◆ Entries shown ◆
======
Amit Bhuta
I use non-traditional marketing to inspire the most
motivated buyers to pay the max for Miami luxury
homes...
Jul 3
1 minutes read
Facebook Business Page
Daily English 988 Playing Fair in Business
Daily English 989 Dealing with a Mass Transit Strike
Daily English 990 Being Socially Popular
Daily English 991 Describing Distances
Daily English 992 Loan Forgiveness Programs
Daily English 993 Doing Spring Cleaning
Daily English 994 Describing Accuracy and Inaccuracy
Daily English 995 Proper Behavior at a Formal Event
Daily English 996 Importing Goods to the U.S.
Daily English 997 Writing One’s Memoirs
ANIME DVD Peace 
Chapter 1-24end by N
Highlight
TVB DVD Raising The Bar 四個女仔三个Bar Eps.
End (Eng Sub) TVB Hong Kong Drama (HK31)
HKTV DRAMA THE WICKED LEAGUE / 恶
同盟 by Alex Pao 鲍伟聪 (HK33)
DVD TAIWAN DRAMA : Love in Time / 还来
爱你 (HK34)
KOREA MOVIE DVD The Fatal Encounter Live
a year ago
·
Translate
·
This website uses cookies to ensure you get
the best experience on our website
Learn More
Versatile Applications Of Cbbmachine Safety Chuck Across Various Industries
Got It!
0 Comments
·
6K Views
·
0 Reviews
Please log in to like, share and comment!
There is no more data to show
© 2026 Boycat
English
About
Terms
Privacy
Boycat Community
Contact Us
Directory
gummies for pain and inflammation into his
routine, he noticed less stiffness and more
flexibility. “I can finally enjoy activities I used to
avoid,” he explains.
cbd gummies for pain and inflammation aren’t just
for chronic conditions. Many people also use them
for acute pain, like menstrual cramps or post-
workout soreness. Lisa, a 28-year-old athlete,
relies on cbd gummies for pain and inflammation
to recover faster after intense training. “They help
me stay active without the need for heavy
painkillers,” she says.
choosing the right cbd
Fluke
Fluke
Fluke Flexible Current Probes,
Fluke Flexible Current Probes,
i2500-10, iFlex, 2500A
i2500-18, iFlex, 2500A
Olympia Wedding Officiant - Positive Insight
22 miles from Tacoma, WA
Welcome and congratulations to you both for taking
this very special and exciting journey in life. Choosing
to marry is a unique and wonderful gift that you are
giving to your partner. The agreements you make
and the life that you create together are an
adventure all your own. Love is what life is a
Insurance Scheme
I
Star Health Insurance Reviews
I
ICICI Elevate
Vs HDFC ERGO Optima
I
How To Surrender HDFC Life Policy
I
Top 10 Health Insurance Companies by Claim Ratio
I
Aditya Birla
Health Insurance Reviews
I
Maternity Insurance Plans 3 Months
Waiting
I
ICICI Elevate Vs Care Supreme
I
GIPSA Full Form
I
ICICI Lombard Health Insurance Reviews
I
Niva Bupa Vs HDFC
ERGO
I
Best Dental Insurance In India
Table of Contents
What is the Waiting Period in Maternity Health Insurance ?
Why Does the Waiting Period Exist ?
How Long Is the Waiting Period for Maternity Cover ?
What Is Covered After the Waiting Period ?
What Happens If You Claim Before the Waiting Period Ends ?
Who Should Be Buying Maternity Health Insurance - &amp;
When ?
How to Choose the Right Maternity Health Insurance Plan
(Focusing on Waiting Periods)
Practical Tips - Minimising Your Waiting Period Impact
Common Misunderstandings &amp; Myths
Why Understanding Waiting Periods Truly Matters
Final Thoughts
======
◆ Description of the task ◆
Convert every line of text in the entries above into a numbered list, one line per item, and omit any blank lines.

◆ Result for this task ◆
1. Amit Bhuta
2. I use non-traditional marketing to inspire the most
3. motivated buyers to pay the max for Miami luxury
4. homes...
5. Jul 3
6. 1 minutes read
7. Facebook Business Page
8. Daily English 988 Playing Fair in Business
9. Daily English 989 Dealing with a Mass Transit Strike
10. Daily English 990 Being Socially Popular
11. Daily English 991 Describing Distances
12. Daily English 992 Loan Forgiveness Programs
13. Daily English 993 Doing Spring Cleaning
14. Daily English 994 Describing Accuracy and Inaccuracy
15. Daily English 995 Proper Behavior at a Formal Event
16. Daily English 996 Importing Goods to the U.S.
17. Daily English 997 Writing One’s Memoirs
18. ANIME DVD Peace 
19. Chapter 1-24end by N
20. Highlight
21. TVB DVD Raising The Bar 四個女仔三个Bar Eps.
22. End (Eng Sub) TVB Hong Kong Drama (HK31)
23. HKTV DRAMA THE WICKED LEAGUE / 恶
24. 同盟 by Alex Pao 鲍伟聪 (HK33)
25. DVD TAIWAN DRAMA : Love in Time / 还来
26. 爱你 (HK34)
27. KOREA MOVIE DVD The Fatal Encounter Live
28. a year ago
29. ·
30. Translate
31. ·
32. This website uses cookies to ensure you get
33. the best experience on our website
34. Learn More
35. Versatile Applications Of Cbbmachine Safety Chuck Across Various Industries
36. Got It!
37. 0 Comments
38. ·
39. 6K Views
40. ·
41. 0 Reviews
42. Please log in to like, share and comment!
43. There is no more data to show
44. © 2026 Boycat
45. English
46. About
47. Terms
48. Privacy
49. Boycat Community
50. Contact Us
51. Directory
52. gummies for pain and inflammation into his
53. routine, he noticed less stiffness and more
54. flexibility. “I can finally enjoy activities I used to
55. avoid,” he explains.
56. cbd gummies for pain and inflammation aren’t just
57. for chronic conditions. Many people also use them
58. for acute pain, like menstrual cramps or post-
59. workout soreness. Lisa, a 28-year-old athlete,
60. relies on cbd gummies for pain and inflammation
61. to recover faster after intense training. “They help
62. me stay active without the need for heavy
63. painkillers,” she says.
64. choosing the right cbd
65. Fluke
66. Fluke
67. Fluke Flexible Current Probes,
68. Fluke Flexible Current Probes,
69. i2500-10, iFlex, 2500A
70. i2500-18, iFlex, 2500A
71. Olympia Wedding Officiant - Positive Insight
72. 22 miles from Tacoma, WA
73. Welcome and congratulations to you both for taking
74. this very special and exciting journey in life. Choosing
75. to marry is a unique and wonderful gift that you are
76. giving to your partner. The agreements you make
77. and the life that you create together are an
78. adventure all your own. Love is what life is a
79. Insurance Scheme
80. I
81. Star Health Insurance Reviews
82. I
83. ICICI Elevate
84. Vs HDFC ERGO Optima
85. I
86. How To Surrender HDFC Life Policy
87. I
88. Top 10 Health Insurance Companies by Claim Ratio
89. I
90. Aditya Birla
91. Health Insurance Reviews
92. I
93. Maternity Insurance Plans 3 Months
94. Waiting
95. I
96. ICICI Elevate Vs Care Supreme
97. I
98. GIPSA Full Form
99. I
100. ICICI Lombard Health Insurance Reviews
101. I
102. Niva Bupa Vs HDFC
103. ERGO
104. I
105. Best Dental Insurance In India
106. Table of Contents
107. What is the Waiting Period in Maternity Health Insurance ?
108. Why Does the Waiting Period Exist ?
109. How Long Is the Waiting Period for Maternity Cover ?
110. What Is Covered After the Waiting Period ?
111. What Happens If You Claim Before the Waiting Period Ends ?
112. Who Should Be Buying Maternity Health Insurance - &amp;
113. When ?
114. How to Choose the Right Maternity Health Insurance Plan
115. (Focusing on Waiting Periods)
116. Practical Tips - Minimising Your Waiting Period Impact
117. Common Misunderstandings &amp; Myths
118. Why Understanding Waiting Periods Truly Matters
119. Final Thoughts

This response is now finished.